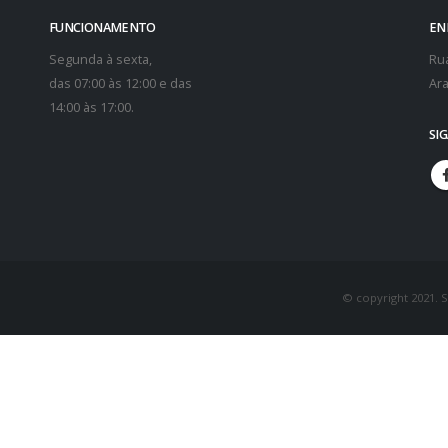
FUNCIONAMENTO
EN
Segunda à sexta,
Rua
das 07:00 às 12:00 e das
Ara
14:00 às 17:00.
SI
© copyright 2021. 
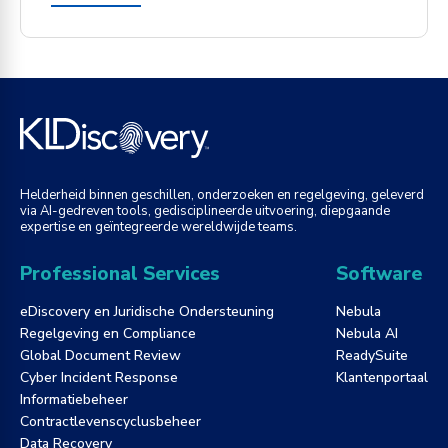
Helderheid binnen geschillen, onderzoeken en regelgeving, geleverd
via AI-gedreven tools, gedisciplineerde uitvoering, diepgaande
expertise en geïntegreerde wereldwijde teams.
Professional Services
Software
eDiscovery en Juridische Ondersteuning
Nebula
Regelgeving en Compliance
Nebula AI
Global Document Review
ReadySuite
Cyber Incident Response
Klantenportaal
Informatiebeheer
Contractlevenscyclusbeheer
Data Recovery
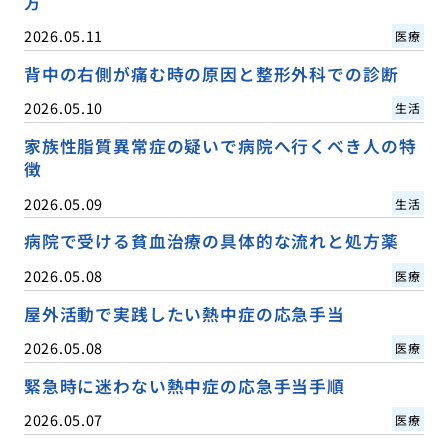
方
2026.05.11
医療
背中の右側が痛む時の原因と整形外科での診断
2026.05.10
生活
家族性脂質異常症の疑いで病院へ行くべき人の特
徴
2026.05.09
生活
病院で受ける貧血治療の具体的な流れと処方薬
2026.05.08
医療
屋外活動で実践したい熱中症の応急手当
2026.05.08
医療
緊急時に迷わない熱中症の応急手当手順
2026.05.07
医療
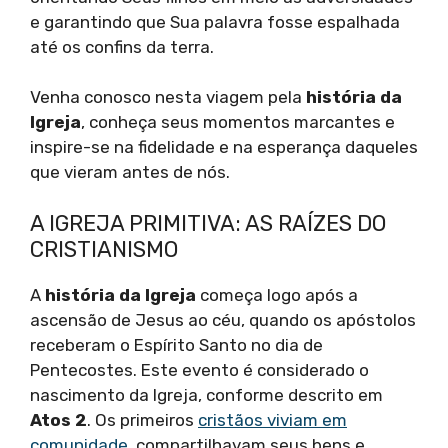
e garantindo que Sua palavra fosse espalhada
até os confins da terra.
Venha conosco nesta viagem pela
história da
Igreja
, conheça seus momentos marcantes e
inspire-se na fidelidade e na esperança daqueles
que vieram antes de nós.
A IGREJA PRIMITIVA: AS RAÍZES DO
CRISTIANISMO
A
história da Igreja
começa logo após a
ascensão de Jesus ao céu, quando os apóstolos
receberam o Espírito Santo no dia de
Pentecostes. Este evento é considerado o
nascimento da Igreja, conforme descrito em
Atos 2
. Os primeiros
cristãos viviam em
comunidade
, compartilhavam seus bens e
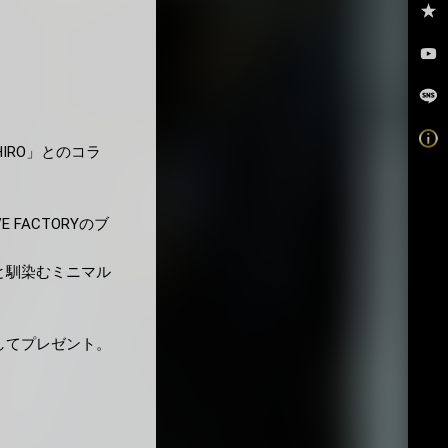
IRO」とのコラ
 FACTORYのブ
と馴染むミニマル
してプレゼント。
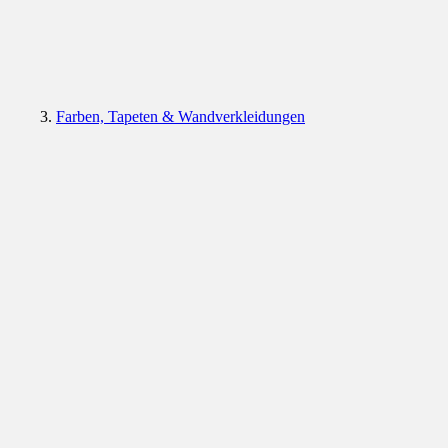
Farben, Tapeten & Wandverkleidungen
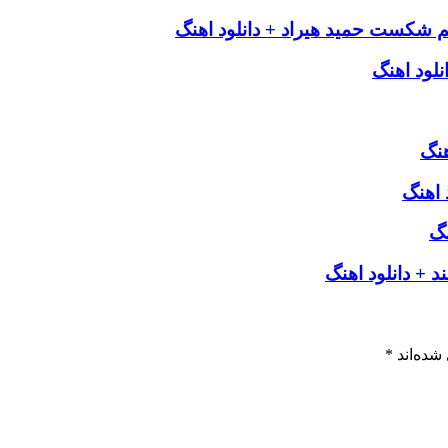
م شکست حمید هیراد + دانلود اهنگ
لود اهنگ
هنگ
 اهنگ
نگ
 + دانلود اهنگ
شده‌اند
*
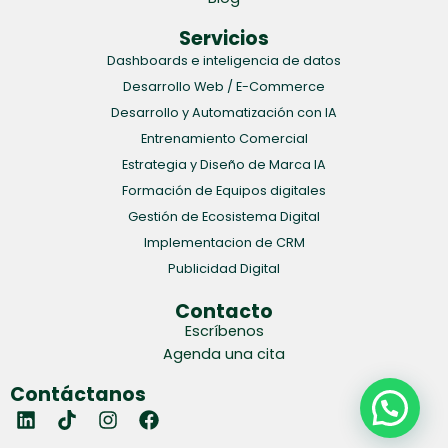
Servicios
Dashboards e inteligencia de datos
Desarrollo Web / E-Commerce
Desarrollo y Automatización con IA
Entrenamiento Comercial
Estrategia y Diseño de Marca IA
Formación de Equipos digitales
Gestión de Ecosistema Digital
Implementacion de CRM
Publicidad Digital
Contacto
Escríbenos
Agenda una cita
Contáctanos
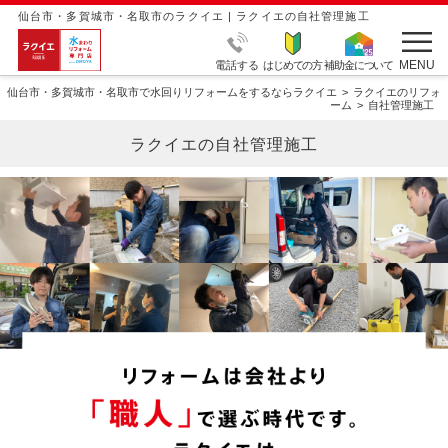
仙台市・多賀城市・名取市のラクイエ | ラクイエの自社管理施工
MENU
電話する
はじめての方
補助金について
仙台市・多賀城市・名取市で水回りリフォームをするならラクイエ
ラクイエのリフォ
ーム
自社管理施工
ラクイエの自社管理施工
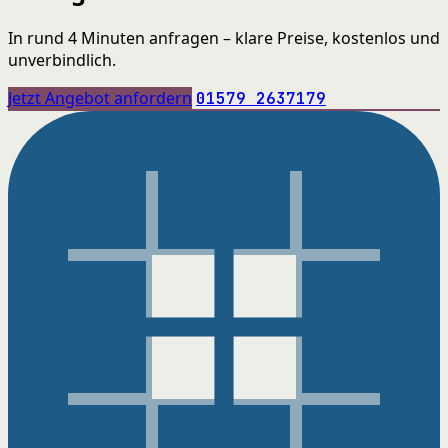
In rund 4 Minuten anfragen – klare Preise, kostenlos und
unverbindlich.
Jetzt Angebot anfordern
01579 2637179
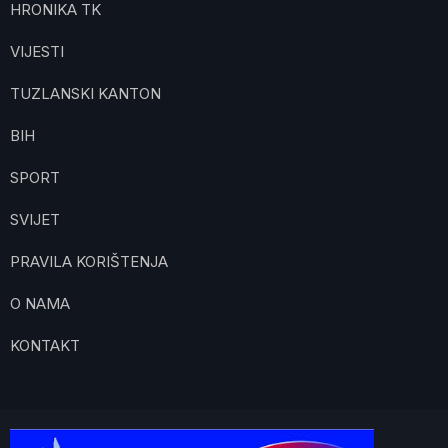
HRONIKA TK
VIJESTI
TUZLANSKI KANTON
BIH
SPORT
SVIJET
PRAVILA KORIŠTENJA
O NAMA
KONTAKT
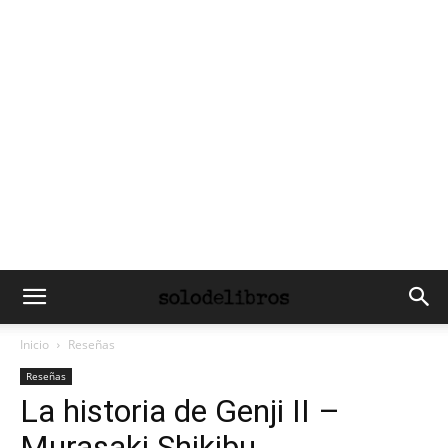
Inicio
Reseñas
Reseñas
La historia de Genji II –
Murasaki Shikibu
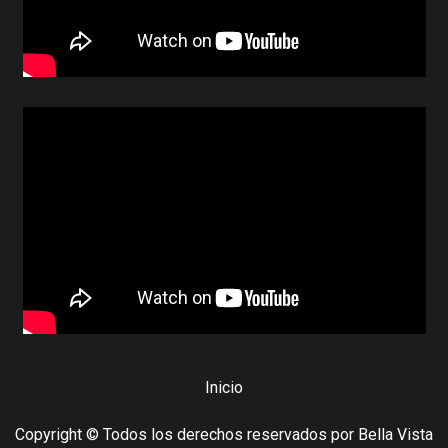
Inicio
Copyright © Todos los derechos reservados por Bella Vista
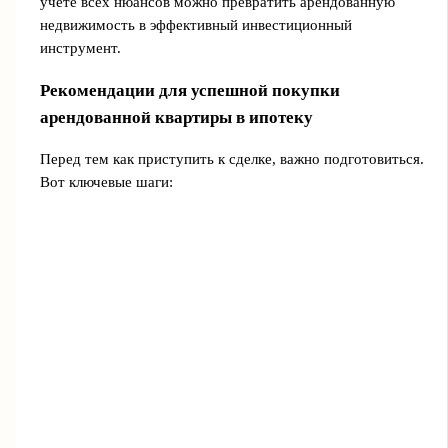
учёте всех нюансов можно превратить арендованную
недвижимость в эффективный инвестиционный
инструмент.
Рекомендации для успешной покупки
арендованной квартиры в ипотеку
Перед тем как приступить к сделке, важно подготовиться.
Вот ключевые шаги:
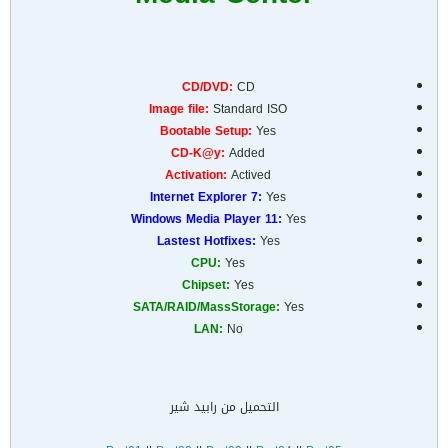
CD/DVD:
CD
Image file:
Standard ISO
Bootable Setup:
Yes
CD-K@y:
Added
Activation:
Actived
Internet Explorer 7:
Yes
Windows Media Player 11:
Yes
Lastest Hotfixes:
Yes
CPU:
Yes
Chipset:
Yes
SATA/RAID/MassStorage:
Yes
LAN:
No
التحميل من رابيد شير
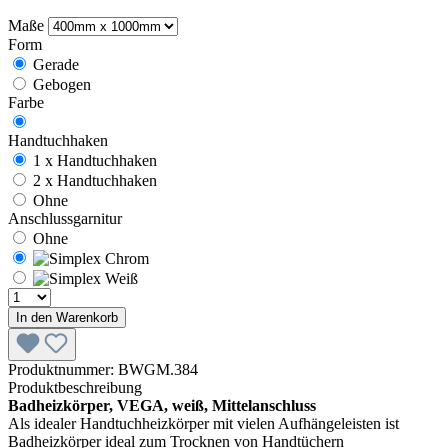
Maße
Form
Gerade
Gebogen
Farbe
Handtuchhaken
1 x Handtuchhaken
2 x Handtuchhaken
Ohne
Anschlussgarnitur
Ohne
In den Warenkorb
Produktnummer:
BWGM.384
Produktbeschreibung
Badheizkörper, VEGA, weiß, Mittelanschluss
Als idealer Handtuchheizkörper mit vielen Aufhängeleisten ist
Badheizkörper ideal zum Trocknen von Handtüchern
========
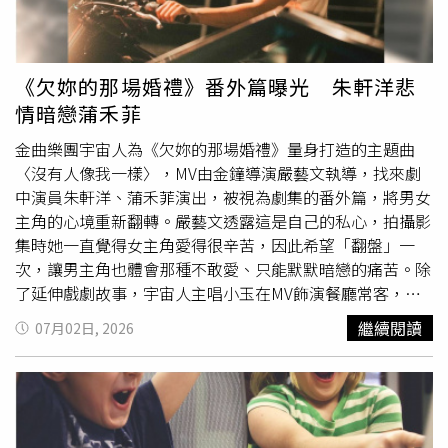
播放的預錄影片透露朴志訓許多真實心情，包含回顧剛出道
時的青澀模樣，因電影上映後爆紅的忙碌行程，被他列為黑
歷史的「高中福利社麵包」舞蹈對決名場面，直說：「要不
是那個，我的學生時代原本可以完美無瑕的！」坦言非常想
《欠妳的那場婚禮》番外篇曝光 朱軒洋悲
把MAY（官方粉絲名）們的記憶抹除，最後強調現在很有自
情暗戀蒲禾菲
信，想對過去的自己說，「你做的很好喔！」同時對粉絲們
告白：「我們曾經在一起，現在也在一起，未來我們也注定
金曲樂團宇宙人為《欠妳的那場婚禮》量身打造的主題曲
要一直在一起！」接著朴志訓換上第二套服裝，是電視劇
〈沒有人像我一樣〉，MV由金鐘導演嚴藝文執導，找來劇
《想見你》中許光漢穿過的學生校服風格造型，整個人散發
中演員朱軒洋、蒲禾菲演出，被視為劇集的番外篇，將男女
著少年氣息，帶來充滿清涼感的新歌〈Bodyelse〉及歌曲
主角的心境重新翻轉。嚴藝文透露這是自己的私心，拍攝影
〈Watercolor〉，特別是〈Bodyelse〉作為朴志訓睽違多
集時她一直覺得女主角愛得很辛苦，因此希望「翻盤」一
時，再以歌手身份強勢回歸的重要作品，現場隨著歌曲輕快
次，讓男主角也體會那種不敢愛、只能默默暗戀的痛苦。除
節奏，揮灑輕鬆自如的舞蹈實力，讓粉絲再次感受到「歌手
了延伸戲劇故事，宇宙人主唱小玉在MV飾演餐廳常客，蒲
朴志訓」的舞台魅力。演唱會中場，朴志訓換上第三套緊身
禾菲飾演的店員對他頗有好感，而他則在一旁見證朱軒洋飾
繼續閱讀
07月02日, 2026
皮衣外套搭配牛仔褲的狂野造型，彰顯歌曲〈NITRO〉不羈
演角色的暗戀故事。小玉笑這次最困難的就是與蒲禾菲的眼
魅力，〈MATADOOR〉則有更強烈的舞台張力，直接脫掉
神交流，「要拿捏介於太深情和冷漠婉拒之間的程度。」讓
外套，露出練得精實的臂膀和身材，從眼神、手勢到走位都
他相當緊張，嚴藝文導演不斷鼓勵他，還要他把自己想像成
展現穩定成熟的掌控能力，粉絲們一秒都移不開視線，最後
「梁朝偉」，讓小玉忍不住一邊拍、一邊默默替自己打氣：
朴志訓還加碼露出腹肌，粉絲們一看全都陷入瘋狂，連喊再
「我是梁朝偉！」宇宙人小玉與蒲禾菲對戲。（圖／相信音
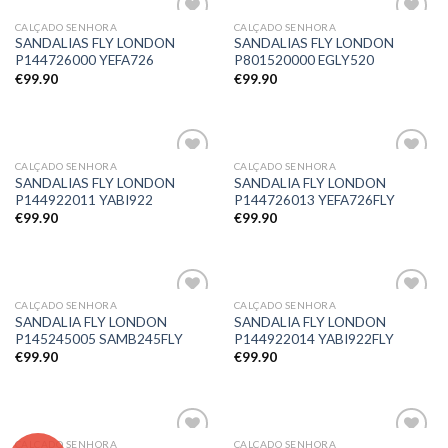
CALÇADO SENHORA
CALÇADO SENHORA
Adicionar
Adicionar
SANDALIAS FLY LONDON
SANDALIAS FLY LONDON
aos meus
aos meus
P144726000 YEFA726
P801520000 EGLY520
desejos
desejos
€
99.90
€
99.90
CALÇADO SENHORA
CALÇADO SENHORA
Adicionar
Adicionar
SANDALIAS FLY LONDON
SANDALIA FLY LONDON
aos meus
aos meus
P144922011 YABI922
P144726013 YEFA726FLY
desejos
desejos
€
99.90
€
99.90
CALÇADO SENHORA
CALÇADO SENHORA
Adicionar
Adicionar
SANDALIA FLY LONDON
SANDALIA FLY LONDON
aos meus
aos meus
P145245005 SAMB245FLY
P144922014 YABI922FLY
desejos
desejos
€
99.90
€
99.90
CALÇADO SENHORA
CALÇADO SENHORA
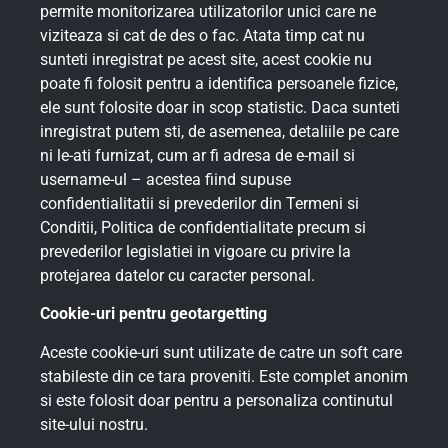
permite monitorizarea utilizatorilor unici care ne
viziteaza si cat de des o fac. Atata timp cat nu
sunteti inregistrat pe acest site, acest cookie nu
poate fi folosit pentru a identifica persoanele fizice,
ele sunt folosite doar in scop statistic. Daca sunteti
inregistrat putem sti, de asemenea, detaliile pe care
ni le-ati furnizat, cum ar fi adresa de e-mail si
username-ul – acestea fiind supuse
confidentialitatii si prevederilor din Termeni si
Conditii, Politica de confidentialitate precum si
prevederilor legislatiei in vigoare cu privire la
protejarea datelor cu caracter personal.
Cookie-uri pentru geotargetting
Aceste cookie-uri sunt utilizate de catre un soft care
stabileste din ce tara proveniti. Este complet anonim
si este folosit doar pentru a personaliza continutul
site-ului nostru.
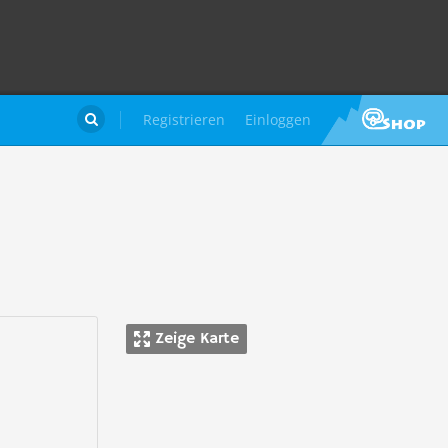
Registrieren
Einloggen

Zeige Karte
========
§ **What the task requires**:
Of the records above, print only the lines from the one containing "In rund 4 Minuten" through the one containing "Badheizkörper ideal zum", inclusive and unaltered, leaving out pictures.

§ **Reply to the task**:
In rund 4 Minuten anfragen – klare Preise, kostenlos und
unverbindlich.
Jetzt Angebot anfordern
01579 2637179
HRONIKA TK
VIJESTI
TUZLANSKI KANTON
BIH
SPORT
SVIJET
PRAVILA KORIŠTENJA
O NAMA
KONTAKT
Inicio
Reseñas
Reseñas
La historia de Genji II –
Murasaki Shikibu
Inicio
Copyright © Todos los derechos reservados por Bella Vista
учёте всех нюансов можно превратить арендованную
недвижимость в эффективный инвестиционный
инструмент.
Рекомендации для успешной покупки
арендованной квартиры в ипотеку
Перед тем как приступить к сделке, важно подготовиться.
Вот ключевые шаги:
CD/DVD:
CD
Image file:
Standard ISO
Bootable Setup:
Yes
CD-K@y:
Added
Activation:
Actived
Internet Explorer 7:
Yes
Windows Media Player 11:
Yes
Lastest Hotfixes:
Yes
CPU:
Yes
Chipset:
Yes
SATA/RAID/MassStorage:
Yes
LAN:
No
التحميل من رابيد شير
Maße
Form
Gerade
Gebogen
Farbe
Handtuchhaken
1 x Handtuchhaken
2 x Handtuchhaken
Ohne
Anschlussgarnitur
Ohne
In den Warenkorb
Produktnummer:
BWGM.384
Produktbeschreibung
Badheizkörper, VEGA, weiß, Mittelanschluss
Als idealer Handtuchheizkörper mit vielen Aufhängeleisten ist
Badheizkörper ideal zum Trocknen von Handtüchern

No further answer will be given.